Your answer must match the records word for word and contain no pictures.

————————

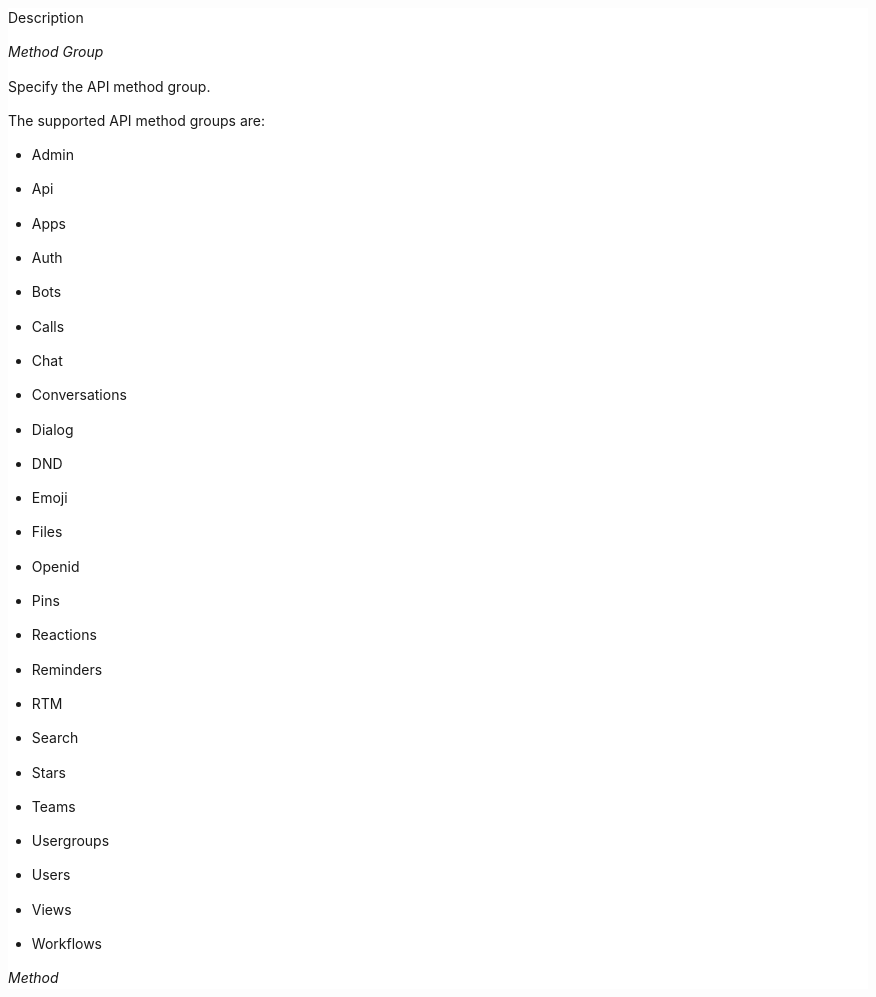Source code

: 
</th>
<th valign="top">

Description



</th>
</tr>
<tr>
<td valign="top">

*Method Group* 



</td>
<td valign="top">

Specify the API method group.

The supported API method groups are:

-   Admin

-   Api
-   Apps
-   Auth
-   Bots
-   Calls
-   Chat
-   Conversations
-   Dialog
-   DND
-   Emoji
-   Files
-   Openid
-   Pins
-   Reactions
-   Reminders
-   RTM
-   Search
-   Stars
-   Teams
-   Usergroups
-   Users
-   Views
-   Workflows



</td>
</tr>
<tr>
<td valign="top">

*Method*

————————

**Result for this exercise:**
Source code

: 
</th>
<th valign="top">

Description



</th>
</tr>
<tr>
<td valign="top">

*Method Group* 



</td>
<td valign="top">

Specify the API method group.

The supported API method groups are:

-   Admin

-   Api
-   Apps
-   Auth
-   Bots
-   Calls
-   Chat
-   Conversations
-   Dialog
-   DND
-   Emoji
-   Files
-   Openid
-   Pins
-   Reactions
-   Reminders
-   RTM
-   Search
-   Stars
-   Teams
-   Usergroups
-   Users
-   Views
-   Workflows



</td>
</tr>
<tr>
<td valign="top">

*Method*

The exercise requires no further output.